Using the entries that follow, transcribe only the lines from the line with "vfov_deg: 22.5" to the line with "f_number: 6.3", both included, exactly as they stand and without pictures.

(Dataset records)
((

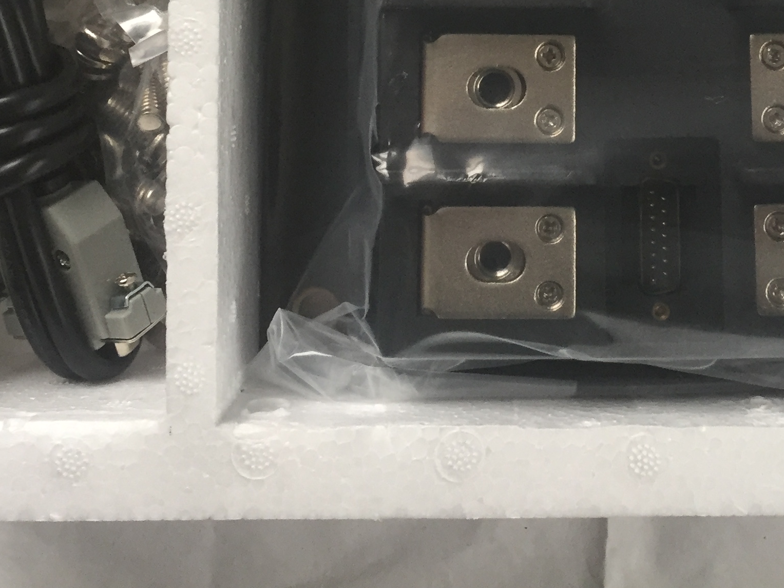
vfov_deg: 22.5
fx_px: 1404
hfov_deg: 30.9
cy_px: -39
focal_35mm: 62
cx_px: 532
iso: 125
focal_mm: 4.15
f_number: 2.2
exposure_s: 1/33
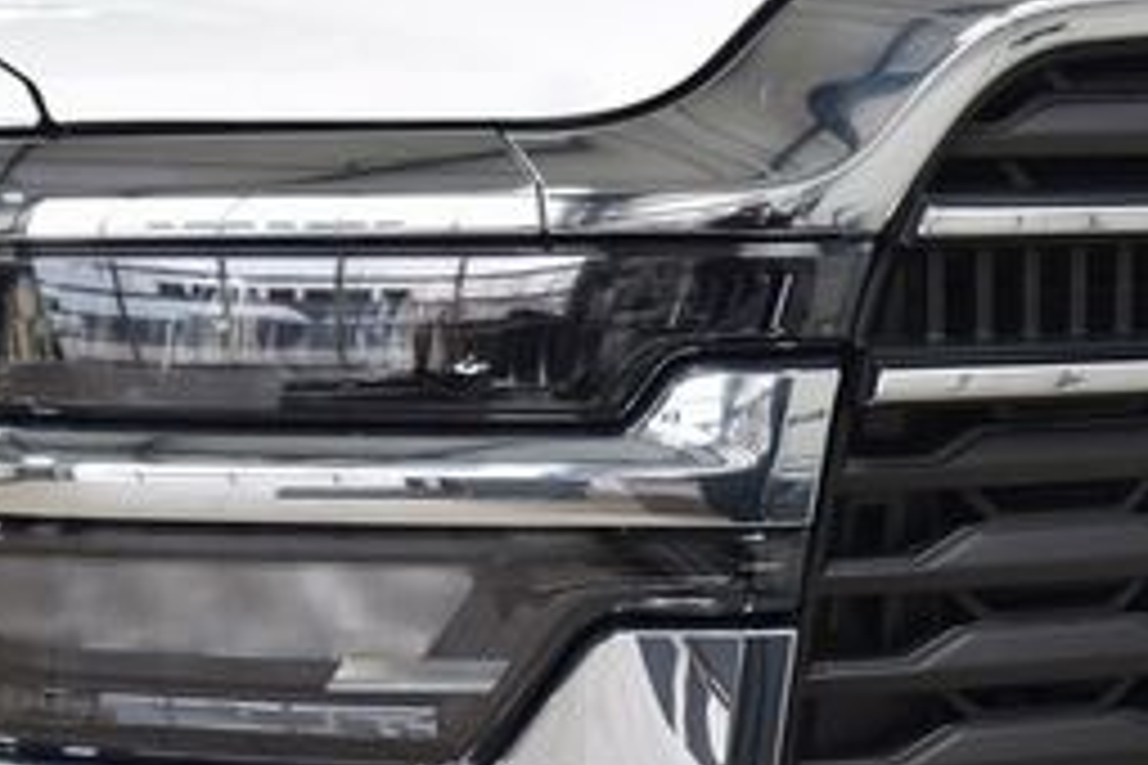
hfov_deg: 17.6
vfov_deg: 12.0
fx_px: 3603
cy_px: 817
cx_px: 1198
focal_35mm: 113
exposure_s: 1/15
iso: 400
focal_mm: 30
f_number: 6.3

))
((

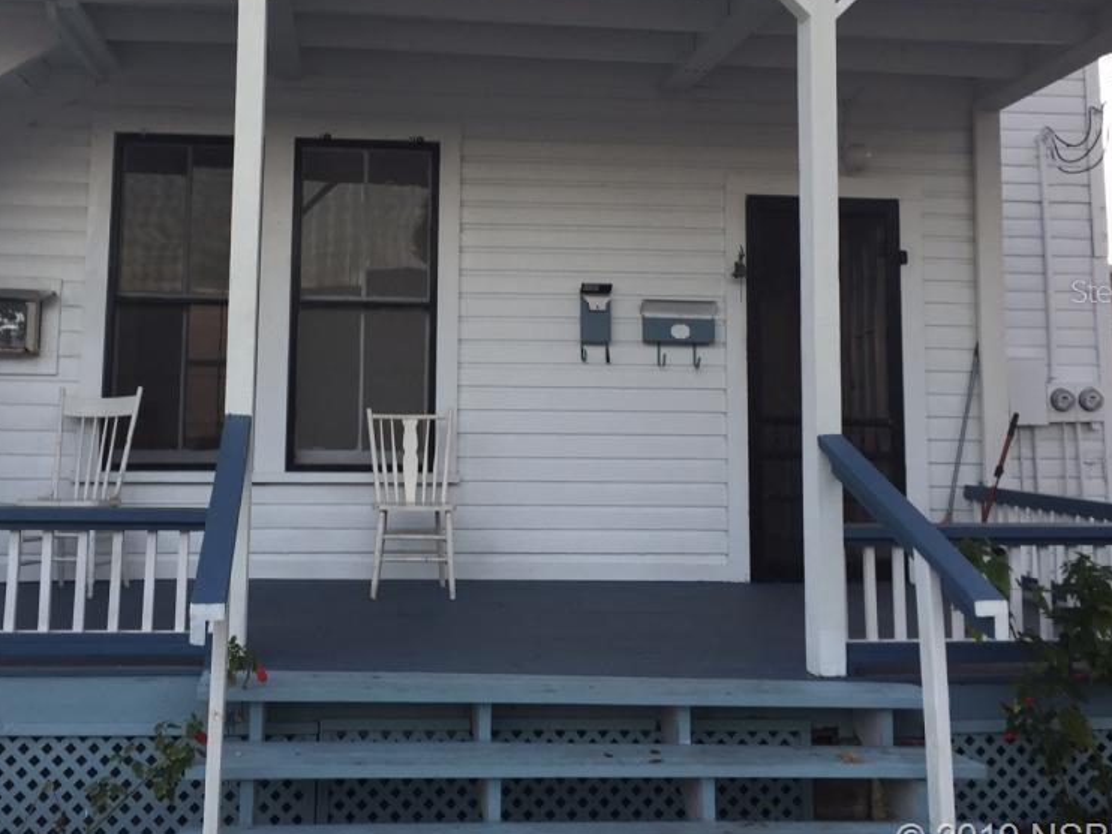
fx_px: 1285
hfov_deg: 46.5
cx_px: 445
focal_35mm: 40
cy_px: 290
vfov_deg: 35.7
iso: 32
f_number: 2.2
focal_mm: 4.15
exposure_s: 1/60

))
((

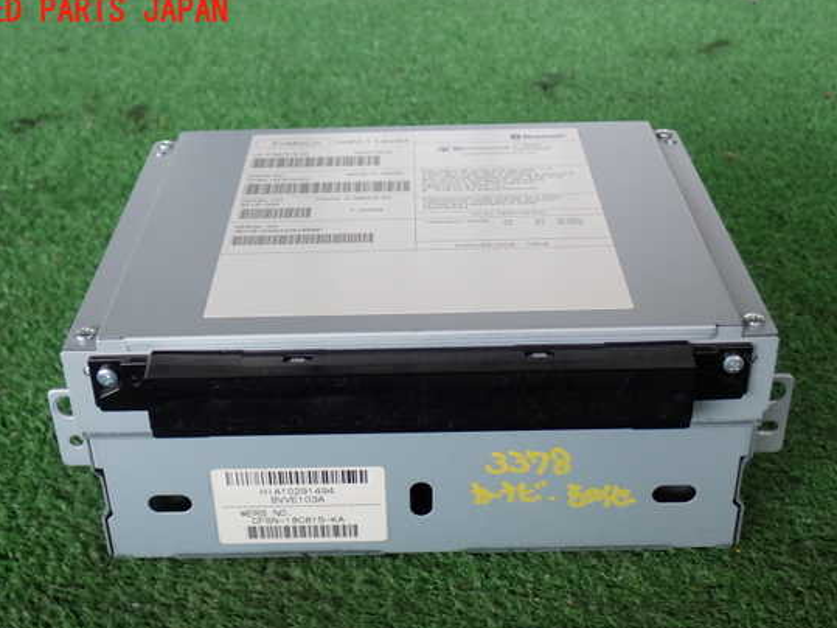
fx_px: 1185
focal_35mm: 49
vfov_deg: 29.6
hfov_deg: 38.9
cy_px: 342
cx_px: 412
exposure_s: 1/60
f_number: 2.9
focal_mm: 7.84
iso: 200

))

## RESPONSE BELOW
vfov_deg: 22.5
fx_px: 1404
hfov_deg: 30.9
cy_px: -39
focal_35mm: 62
cx_px: 532
iso: 125
focal_mm: 4.15
f_number: 2.2
exposure_s: 1/33
hfov_deg: 17.6
vfov_deg: 12.0
fx_px: 3603
cy_px: 817
cx_px: 1198
focal_35mm: 113
exposure_s: 1/15
iso: 400
focal_mm: 30
f_number: 6.3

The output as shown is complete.